With two runners on, Keaton Rice (Bradley) bunted the runners over. Chatham has struggled with runners in scoring position this season, except for Polcovich. He fouled off a fastball on the inner-half, but when the pitcher threw a fastball in the same spot on the next pitch, Polcovich roped the ball down the first base line to bring in two runners.
“I know when the big spots are in the game,” Polcovich said. “You tend to lock in a little bit more in those situations. I don’t know why he threw two fastballs in the same spot.”
Just as Chatham handed Orleans multiple runs in the third inning, the Firebirds gave them back in the eighth. Rice and Polcovich reached base on their own with one out, but Max Troiani dropped an Alex Toral (Miami) pop-up that would have been out No. 2.
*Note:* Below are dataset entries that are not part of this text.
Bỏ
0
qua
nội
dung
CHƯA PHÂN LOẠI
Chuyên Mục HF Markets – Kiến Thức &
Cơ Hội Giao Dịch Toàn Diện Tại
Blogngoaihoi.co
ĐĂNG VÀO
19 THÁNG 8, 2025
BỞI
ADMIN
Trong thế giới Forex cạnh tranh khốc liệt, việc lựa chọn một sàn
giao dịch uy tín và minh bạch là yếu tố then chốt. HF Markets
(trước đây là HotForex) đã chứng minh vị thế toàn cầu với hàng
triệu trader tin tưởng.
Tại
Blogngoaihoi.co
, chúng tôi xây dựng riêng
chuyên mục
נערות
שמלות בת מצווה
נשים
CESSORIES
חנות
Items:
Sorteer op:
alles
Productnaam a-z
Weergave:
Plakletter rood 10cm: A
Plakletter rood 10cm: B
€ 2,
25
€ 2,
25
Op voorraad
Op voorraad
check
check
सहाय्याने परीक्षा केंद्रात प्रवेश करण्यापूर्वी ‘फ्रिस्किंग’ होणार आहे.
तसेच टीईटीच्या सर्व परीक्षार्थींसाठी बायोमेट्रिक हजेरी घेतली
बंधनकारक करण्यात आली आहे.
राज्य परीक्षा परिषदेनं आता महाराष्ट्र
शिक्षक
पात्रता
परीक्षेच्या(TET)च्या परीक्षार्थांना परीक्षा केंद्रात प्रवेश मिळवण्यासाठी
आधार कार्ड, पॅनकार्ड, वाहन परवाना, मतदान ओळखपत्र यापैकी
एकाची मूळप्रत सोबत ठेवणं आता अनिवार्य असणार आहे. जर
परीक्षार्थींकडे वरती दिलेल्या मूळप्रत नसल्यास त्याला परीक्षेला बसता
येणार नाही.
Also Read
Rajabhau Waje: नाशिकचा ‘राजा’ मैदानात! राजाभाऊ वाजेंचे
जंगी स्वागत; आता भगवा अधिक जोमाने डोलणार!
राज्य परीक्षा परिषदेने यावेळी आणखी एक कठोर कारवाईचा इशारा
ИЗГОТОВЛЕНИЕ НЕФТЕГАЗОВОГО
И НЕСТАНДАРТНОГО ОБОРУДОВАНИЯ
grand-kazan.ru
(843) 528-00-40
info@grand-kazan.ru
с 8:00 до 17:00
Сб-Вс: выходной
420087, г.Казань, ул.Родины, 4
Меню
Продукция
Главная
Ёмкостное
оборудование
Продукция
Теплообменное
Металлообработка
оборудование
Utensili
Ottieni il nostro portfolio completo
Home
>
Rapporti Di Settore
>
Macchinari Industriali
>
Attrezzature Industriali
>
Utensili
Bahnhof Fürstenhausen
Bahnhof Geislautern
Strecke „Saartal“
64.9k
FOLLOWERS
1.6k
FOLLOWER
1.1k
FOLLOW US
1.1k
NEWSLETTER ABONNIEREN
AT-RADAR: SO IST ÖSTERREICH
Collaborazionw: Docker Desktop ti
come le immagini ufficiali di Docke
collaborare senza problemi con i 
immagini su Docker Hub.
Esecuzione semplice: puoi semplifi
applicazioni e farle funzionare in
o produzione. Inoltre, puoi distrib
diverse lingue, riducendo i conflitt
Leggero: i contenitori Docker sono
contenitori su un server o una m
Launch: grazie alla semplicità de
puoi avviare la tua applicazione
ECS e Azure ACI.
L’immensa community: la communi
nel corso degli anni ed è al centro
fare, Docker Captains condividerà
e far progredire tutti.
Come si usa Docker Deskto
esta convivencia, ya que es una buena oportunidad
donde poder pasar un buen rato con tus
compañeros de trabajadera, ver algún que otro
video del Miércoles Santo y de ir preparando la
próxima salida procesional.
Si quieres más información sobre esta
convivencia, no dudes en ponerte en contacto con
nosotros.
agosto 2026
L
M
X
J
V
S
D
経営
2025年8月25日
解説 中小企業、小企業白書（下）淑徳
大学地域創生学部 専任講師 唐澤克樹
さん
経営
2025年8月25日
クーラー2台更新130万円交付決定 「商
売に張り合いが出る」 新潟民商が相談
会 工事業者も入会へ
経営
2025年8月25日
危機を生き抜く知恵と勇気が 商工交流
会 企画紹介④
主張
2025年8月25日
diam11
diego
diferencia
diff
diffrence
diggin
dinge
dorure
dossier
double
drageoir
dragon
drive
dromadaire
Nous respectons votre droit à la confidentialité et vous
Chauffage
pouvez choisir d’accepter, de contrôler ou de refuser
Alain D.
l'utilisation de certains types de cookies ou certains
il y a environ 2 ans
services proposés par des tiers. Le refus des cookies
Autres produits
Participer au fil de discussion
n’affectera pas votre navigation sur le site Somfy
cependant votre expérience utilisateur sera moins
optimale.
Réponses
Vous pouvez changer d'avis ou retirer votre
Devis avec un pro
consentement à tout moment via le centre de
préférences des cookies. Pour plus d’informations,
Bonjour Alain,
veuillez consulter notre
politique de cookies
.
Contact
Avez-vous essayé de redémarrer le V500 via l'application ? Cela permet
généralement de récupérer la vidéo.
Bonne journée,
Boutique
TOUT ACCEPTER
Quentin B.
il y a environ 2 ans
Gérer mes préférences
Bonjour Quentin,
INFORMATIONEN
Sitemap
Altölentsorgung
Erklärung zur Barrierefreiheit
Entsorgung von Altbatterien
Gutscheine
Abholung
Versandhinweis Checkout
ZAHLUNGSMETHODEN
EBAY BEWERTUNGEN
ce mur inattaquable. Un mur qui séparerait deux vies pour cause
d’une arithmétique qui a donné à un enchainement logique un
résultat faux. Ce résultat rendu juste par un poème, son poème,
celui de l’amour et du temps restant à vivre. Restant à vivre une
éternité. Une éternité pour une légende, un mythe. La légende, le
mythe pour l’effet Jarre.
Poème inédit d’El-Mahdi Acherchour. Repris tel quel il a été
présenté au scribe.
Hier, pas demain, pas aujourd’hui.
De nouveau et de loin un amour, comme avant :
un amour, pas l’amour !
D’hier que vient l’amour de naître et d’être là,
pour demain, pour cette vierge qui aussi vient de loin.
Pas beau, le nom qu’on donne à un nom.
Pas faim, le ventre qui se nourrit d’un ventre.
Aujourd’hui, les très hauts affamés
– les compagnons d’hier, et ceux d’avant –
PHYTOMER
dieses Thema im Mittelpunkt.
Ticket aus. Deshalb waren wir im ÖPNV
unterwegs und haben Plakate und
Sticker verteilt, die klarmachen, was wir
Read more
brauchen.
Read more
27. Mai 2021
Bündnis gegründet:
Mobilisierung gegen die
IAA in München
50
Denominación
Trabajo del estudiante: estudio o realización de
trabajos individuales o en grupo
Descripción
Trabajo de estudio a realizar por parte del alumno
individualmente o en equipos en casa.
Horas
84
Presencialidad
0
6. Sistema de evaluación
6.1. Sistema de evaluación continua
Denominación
A wild pitch brought in the go-ahead run, and Ray Gil’s overthrow of the catcher scored two more Chatham runs. Much like Tuesday’s win against Harwich, when the Mariners made mental errors that gave the Anglers the open door to launch a comeback, Orleans’ mishaps gave the A’s the lead.
The three-run lead was not enough for Chatham to hold on in the ninth, though. Zach Cable (Kentucky) allowed a two-run double to put the tying run on second base with just one out.
But Holliday made a switch with two outs — He turned to his “lights-out” man, Dawson Merryman (Texas), to record a one-out save. Merryman walked Gil, who already had two RBIs, on five pitches him to load the bases. Danny Serretti then singled through the hole at second to tie the game, but the go-ahead runner was thrown out at home by Cade Cabbiness (Oklahoma State) in right field.
Holliday wasn’t pleased with all of the mental lapses. but it was Orleans final mistake, an error the Firebirds couldn’t overcome. In a “give-and-give” game, as Holliday said, Orleans gave last.
“That’s a bizarre game,” Holliday said. “People probably enjoyed that. I’d call that a lucky win.”